The Saratoga Sun -

Standing up for the spineless

 


Young mussels, or glochidia, “look like really vicious Pac Men,” according to Dr. Lusha Tronstad, lead invertebrate zoologist for the University of Wyoming at Laramie. Tronstad was in Saratoga May 19 to deliver a 45-minute talk on crustaceans and mollusks as part of the Wyoming Game and Fish Department’s (WGFD) Habitat Speaker Series of free public lectures.

About 30 interested individuals, running the gamut from energetic toddlers to curious retirees, turned out to learn from the specialist. WGFD’s Aquatic Habitat Biologist Christina Barrineau and Terrestrial Habitat Biologist Katie Cheesbrough were both on hand at the presentation as well, but it was mainly Tronstad’s show.

For good reason. Tronstad is an infectiously enthusiastic presenter, spreading her love for and knowledge of invertebrates to the audience in equal parts. Having spent over six years doing field research in the Snowy Range Mountains, Tronstad is deeply familiar with the area’s mollusks, and crustaceans. Both mollusks and crustaceans are subsets of invertebrates. Mollusks are soft-bodied invertebrates with a shell and one “foot” (such as clams and snails) and crustaceans are a hard shelled type of arthropod with at least 10 pairs of legs (like crawfish or shrimp).

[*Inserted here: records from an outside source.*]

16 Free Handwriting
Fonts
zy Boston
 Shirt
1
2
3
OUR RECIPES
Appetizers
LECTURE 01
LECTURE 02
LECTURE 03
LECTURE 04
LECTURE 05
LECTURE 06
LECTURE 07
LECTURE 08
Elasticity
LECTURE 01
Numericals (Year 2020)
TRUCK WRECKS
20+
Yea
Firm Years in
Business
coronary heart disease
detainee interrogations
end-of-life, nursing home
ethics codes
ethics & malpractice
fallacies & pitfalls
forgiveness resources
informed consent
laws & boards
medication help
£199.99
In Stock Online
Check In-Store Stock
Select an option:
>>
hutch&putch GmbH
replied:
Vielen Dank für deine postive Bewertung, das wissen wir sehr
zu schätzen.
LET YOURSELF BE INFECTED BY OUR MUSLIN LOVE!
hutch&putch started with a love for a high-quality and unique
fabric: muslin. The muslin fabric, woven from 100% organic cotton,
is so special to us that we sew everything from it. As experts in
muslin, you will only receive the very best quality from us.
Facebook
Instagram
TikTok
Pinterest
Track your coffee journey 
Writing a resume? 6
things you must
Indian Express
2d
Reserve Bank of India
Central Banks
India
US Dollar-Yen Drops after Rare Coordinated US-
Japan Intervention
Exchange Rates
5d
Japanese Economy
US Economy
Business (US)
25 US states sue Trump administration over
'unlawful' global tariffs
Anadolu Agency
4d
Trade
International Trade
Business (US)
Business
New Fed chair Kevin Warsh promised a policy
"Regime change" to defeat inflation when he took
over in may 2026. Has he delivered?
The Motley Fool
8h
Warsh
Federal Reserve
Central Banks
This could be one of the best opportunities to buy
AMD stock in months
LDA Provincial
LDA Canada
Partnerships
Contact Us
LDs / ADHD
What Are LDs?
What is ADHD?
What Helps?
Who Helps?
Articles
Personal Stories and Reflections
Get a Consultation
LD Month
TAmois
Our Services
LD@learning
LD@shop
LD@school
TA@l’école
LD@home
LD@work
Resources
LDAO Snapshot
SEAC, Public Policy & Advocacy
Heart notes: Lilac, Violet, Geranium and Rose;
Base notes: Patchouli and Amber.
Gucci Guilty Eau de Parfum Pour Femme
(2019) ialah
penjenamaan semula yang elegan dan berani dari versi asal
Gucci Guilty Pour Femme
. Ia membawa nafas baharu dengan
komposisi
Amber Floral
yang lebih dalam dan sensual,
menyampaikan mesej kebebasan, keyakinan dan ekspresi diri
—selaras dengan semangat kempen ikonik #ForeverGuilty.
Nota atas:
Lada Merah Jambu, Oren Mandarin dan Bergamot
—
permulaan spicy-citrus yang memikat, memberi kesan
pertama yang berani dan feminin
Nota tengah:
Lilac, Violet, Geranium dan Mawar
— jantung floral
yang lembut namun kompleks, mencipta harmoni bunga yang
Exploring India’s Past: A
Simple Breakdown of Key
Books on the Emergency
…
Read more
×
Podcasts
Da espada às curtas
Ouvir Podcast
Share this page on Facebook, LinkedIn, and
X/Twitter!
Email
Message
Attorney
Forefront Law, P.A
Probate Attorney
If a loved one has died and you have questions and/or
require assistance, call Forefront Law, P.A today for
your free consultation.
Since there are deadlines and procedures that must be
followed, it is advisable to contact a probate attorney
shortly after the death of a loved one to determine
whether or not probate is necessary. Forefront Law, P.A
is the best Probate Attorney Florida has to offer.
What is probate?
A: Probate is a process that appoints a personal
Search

According to Tronstad, 99 percent of all animal species are invertebrates, and they account for 93 percent of the earth’s biomass. That means if the weight of all the world’s creatures was combined, spineless creatures would account for 93 percent of the total.

Over 3,000 species of invertebrates have been identified in Wyoming, Tronstad said, and she estimates there are still scores that remain unknown. “I’m working on that – and I think I’ll be working on that for the rest of my career,” she said. “You can go down to the lice on a prairie dog – there’s a lot of (invertebrates) out there.”

Tronstad said that, although in neighboring states 16 species of invertebrates have been listed as endangered, none are currently listed in Wyoming. Petitions are active to add five Wyoming species to the list – the western bumblebee, yellow banded bumblebee, regal fritillary, narrow-footed hygrotus diving beetle and monarch butterfly. Tronstad described herself as a neutral data collector who wants to give relevant agencies the best possible information to make decisions.

Getting that information can require some creativity. In order to track individual rocky mountain snail specimens, she said she and her daughter would mark the snails with “snail polish” – a dot of nail polish applied to the snail’s shell. Since the creatures are so slow-moving, averaging about 10 feet per week, Tronstad can frequently find those that she’s marked when returning to the same area weeks or even months later.

There simply aren’t enough scientists out there to collect all the data biologists want though, Tronstad told her audience. Increasingly, she said, researchers are turning to “citizen scientists” to crowd-source biological data points. That can mean reporting a monarch butterfly sighting at monarchsandmilkweed.org or doing field surveys for the Rocky Mountain Amphibian Project at toadtrackers.org.

Participating in these monitoring efforts doesn’t take extensive training or years of study, Tronstad said. Citizen scientists can provide invaluable information to researchers, however, and Tronstad hopes to engage many such volunteers in the years to come.